Jose Alberto Pujols Alcantara may be the best right handed hitter in baseball history.
Born in Santo Domingo, Dominican Republic, January 16, 1980, he moved to New York City with his father and grandmother at age 16. Albert witnessed a shooting at a grocery store and, fearing for their safety, the family moved to Independence, Missour, two months later to join relatives. Pujols, who did not speak any English, joined the baseball team at Fort Usage High School. As a senior, opposing coaches walked him 55 of the 88 times he came to the plate, yet he hit eight home runs in those 33 official at bats, including one that travelled 450 feet. He graduated high school one semester early in December 1988 and accepted a baseball scholarship to Maple Woods Community College—alma mater of legendary baseball manager Casey Stengel–in Independence, located in northern Kansas City. Pujols played shortstop in his first college game, turning an unassisted triple play and hitting a grand slam. He only played one season for the Centaurs, batting .461 with 22 home runs before declaring himself eligible for the Major League Baseball draft.

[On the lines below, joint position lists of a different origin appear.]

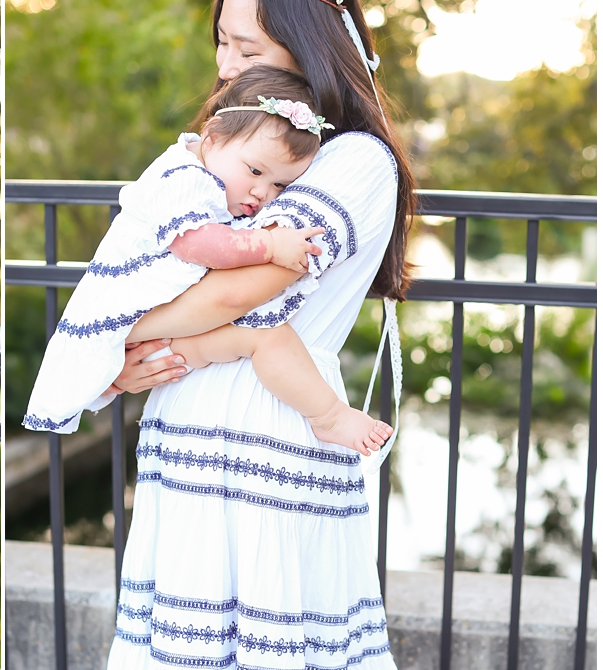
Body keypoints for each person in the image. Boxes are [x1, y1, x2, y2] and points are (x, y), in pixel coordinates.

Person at [85, 0, 426, 670]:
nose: (227, 66)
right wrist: (131, 345)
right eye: (223, 45)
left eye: (249, 49)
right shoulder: (230, 154)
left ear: (309, 48)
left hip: (271, 445)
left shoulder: (352, 160)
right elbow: (177, 267)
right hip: (192, 441)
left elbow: (247, 284)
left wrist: (114, 334)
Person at [23, 65, 393, 456]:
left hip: (158, 328)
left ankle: (330, 416)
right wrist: (269, 245)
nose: (262, 192)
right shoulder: (184, 178)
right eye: (255, 171)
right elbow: (195, 245)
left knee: (264, 337)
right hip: (129, 314)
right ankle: (330, 417)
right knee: (265, 336)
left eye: (280, 186)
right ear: (212, 139)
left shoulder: (218, 175)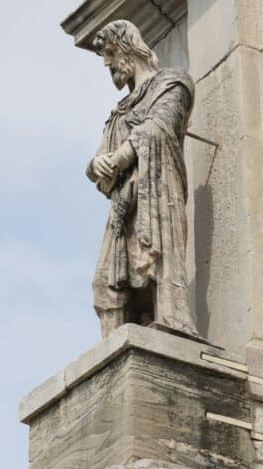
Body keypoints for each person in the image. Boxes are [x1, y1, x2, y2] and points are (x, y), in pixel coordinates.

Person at [87, 20, 197, 338]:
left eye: (109, 53)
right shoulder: (120, 110)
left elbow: (159, 126)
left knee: (157, 270)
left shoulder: (172, 83)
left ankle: (169, 330)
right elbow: (99, 159)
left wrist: (120, 158)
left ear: (127, 48)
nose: (107, 63)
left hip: (158, 196)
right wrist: (98, 165)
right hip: (123, 208)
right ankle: (116, 347)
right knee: (105, 285)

Major league scouts were uncertain about Albert Pujols, including his age, what position he would play, and his build. He was not drafted until the 13th round, when the St. Louis Cardinals selected him with the 402nd overall pick. The Cardinals assigned him to the Peoria Chiefs, their single-A affiliate in the Midwest League, at the start of the 2000 season. He played third base and batted .324, with 17 home runs, 32 doubles and 84 RBI in just 109 games. He finished the season in the top-10 in average, doubles, triples, home runs and RBI and was named Midwest League MVP. Pujols was promoted to the Carolina League, where he collected 23 hits and 10 RBI while playing 21 games for the Potomac Cannons before being sent to the Memphis Redbirds of the AAA Pacific Coast League for their late-season pennant drive. Pujols appeared in three regular season games and batted .367 while helping the Redbirds win their first PCL title. He capped his first season in professional baseball—one in which he took an express ride through the entire Cardinals minor league system—by being named MVP of the PCL’s postseason tournament.
In spring training of 2001, Cardinals’ veteran slugger Mark McGuire told manager Tony LaRussa that if he did not put Pujols on the roster, “it might be one of the worst moves of your career.” Pujols made the club and started on Opening Day, collecting a single off Colorado Rockies left-hander Mike Hampton. Four days later, he had three hits—including his first big league home run—and went on to one of the best rookie performances in MLB history [.329 BA, 37 HR, 130 RBI]. Pujols became the first Cardinals’ rookie to make the All-Star Game, won the NL Silver Slugger Award for third baseman and was unanimously voted NL Rookie of the Year. In 2002, he moved to left field and became the first player in major league history to hit over .300 with at least 30 home runs, 100 runs scored, and 100 RBI in his first two seasons. The following year, Pujols clouted his 100th career homer, a game-winner over the Los Angeles Dodgers, and hit 43 home runs while batting a league-leading .359. Pujols moved to first base for the 2004 campaign and won the Silver Slugger Award, the third position at which he won the award. By his fifth season, many fans considered Pujols the best Cardinal since the great Stan Musial as he won his first NL MVP award. He hit 49 home runs in 2006—20 of them game winners—and won the NL Gold Glove Award while leading the Cardinals to a World Series title. In Game 3 of the 2011 World Series, Pujols joined Babe Ruth and Reggie Jackson as the only players to hit three home runs in a World Series game as St. Louis won their second and final title of the Pujols era. “El Hombre” signed with the Los Angeles Angels of Anaheim as a free agent prior to the 2012 season and appeared in 153 games. He struggled with injuries in 2013 and played in fewer than 100 games for the first time in his career. Mr. Pujols bounced back to hit his 500th career homer in 2014 and hit 40 home runs in 2015, the seventh time he hit 40 or more in a season.
Albert Pujols is a hitter who combines contact, patience and power. He is a six-time Silver Slugger winner, two-time Gold Glove Award winner and has been named to ten All-Star teams. Pujols has won two World Series, has won batting and RBI titles and is a three-time NL MVP. He is the third-youngest player in MLB history to hit 500 career home runs and is the fifth player ever to collect 2,500 hits and 500 home runs while maintaining a .310 lifetime batting average. Albert Pujols has played in 2,274 major league games over 15 seasons. In that time, his career batting average has only dipped below .300 once—in April of 2001, during his first week in the big leagues. Baseball “experts” thought 419 players were better than Albert Pujols in the 1999 Major League draft. I wonder if they still agree?